Fearful avoidants stonewall as an automatic defense mechanism to cope with overwhelming emotions, a fight-or-flight response triggered by perceived threats to their independence or intimacy, stemming from deep-seated fears of abandonment, rejection, and shame, leading them to shut down to prevent further emotional pain or conflict, often confusing their partner into thinking they don't care, when really they're just trying to self-soothe and avoid self-reflection.
Remember how fearful avoidants struggle to regulate their emotions? Their first instinct in conflict is to flee, avoid, or stonewall because they feel ``suffocated'' in a relationship or conversation.
When the Avoidant Blocks or Deletes You: What It Really Means!
The avoidant typically pushes away in relationships to feel safe. They don't want to deal with the heavy emotions of interdependence and the result is they withdraw to protect themselves.
Many avoidants have high Adverse Childhood Experience (ACE) scores. Past experiences of neglect, abandonment, or betrayal taught them that vulnerability is dangerous. So even when they regret losing you, fear of getting hurt again can stop them from reaching out or trying to rebuild.
Fearful avoidants come back more often and quickly, sometimes to start again, sometimes with breadcrumbs through text. Usually quickly, days, weeks, months.. but it usually doesnt lead anywhere unless they are aware of their issue and work on it.
When your partner begins stonewalling, remember that it is not an intentional response; they are overwhelmed, and likely feeling the same hurt and frustration as you are. Try to give them some space, and communicate that you're doing this from a place of care.
If you experience deactivation from an avoidant partner, give them space and let them come back to you before you try to resolve the problem. Keep your own needs in mind at the same time, and do what's right for yourself as well as your relationship.
What hurts an avoidant most isn't distance but rather the loss of their perceived self-sufficiency, being forced to confront their own emotional deficits, and the shattering of their self-image when someone they pushed away shows they are genuinely happy and better off without them, revealing their actions had real, painful consequences. Actions that trigger deep insecurity, like consistent, calm detachment or proving you don't need them, dismantle their defenses, forcing them to face their own inability to connect and the pain they caused, which is often worse than direct conflict.

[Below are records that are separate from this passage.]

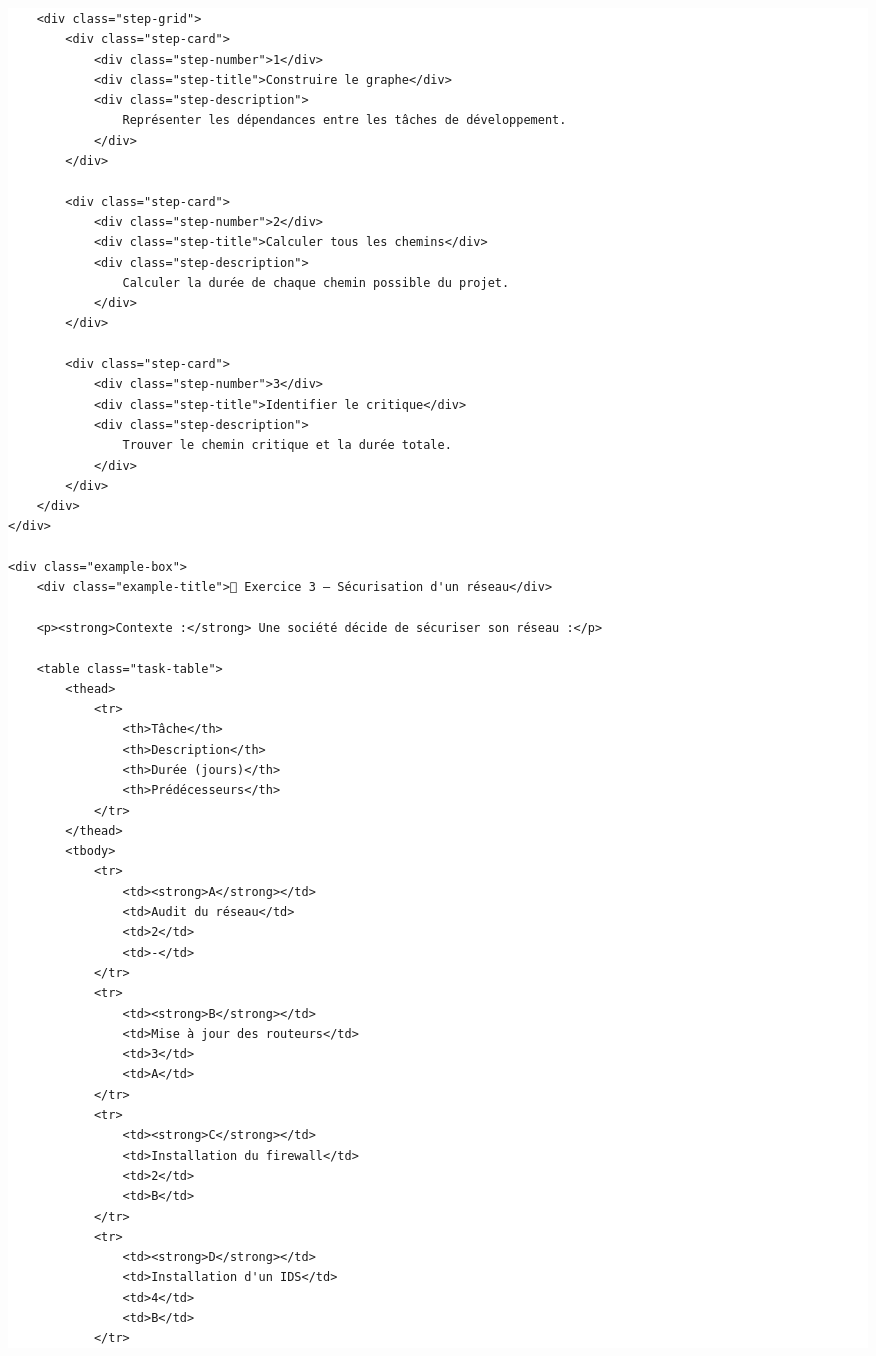         <div class="step-grid">
            <div class="step-card">
                <div class="step-number">1</div>
                <div class="step-title">Construire le graphe</div>
                <div class="step-description">
                    Représenter les dépendances entre les tâches de développement.
                </div>
            </div>
            
            <div class="step-card">
                <div class="step-number">2</div>
                <div class="step-title">Calculer tous les chemins</div>
                <div class="step-description">
                    Calculer la durée de chaque chemin possible du projet.
                </div>
            </div>
            
            <div class="step-card">
                <div class="step-number">3</div>
                <div class="step-title">Identifier le critique</div>
                <div class="step-description">
                    Trouver le chemin critique et la durée totale.
                </div>
            </div>
        </div>
    </div>
    
    <div class="example-box">
        <div class="example-title">🔹 Exercice 3 – Sécurisation d'un réseau</div>
        
        <p><strong>Contexte :</strong> Une société décide de sécuriser son réseau :</p>
        
        <table class="task-table">
            <thead>
                <tr>
                    <th>Tâche</th>
                    <th>Description</th>
                    <th>Durée (jours)</th>
                    <th>Prédécesseurs</th>
                </tr>
            </thead>
            <tbody>
                <tr>
                    <td><strong>A</strong></td>
                    <td>Audit du réseau</td>
                    <td>2</td>
                    <td>-</td>
                </tr>
                <tr>
                    <td><strong>B</strong></td>
                    <td>Mise à jour des routeurs</td>
                    <td>3</td>
                    <td>A</td>
                </tr>
                <tr>
                    <td><strong>C</strong></td>
                    <td>Installation du firewall</td>
                    <td>2</td>
                    <td>B</td>
                </tr>
                <tr>
                    <td><strong>D</strong></td>
                    <td>Installation d'un IDS</td>
                    <td>4</td>
                    <td>B</td>
                </tr>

People with an avoidant style often feel very uncomfortable with emotional intimacy, preferring to keep others at a distance. If this sounds like you, try to be mindful of these patterns when interacting with others. Afraid of long-term commitments because they make you feel “trapped” or uncomfortable.
They need consistency, even if they protest it. Fearful avoidants are suspicious of good things. Especially if those good things last. Because if love stays, it must want something.
Most avoidants don't want to be chased. They want to feel wanted without losing control. The moment someone chases, they feel trapped.
Article At Glance:
Avoidants aren't inherently cheaters. But their relationship with intimacy, closeness, and self-protection can make them more likely to create emotional (or even physical) distance in ways that feel like betrayal.
Letting Them Lead
Letting them set the pace also melts them. Many avoidants feel rushed in emotional moments. But when you allow them to go slow, they feel safe. Here is the paradox: the more control they feel, the less they use control to protect themselves.
At this stage, they kind of want you to chase — but not too aggressively. They want to feel wanted, but if you come back too eager, their avoidant side might freak out again and then you get the immediate deactivation. (Exhausting, right?). Subtlety is key if you want to reconnect.
Sensitive fearful-avoidants don't fare well with secrecy, criticism, or defensiveness, even if these are some of the behaviors they display themselves. Creating a predictable and emotionally consistent environment is the recipe to meet their needs for safety.
Identify Triggers: Start by recognizing the triggers that lead to your avoidance behaviors. Keeping a journal can be helpful in tracking patterns and pinpointing specific situations or emotions. Challenge Negative Thoughts: Often, avoidance is fueled by irrational fears or negative thoughts.
Antidote of Stonewalling:
Physiological self-soothing. In other words, take a timeout.
The stonewaller might appear: Flatlined: Their facial expressions remain unchanged, devoid of any emotional response to the conversation. Dismissive: They might roll their eyes, scoff, or use dismissive gestures that minimize your concerns.
Fearful avoidants are caught in a push-pull dynamic with closeness: they crave intimacy, but somewhere deep down, it feels dangerous. So when connection starts to feel real — not just flirty or fun or hypothetical, but real — the system gets flooded. And when they feel flooded, they shut down.
But it does provide some rough guidelines as to how soon may be too soon to make long-term commitments and how long may be too long to stick with a relationship. Each of the three numbers—three, six, and nine—stands for the month that a different common stage of a relationship tends to end.
they do, usually they have one they kind of obsess on and they romanticize that relationship (even if it was relatively mediocre). They often use it as a distancing strategy against whoever they're currently with.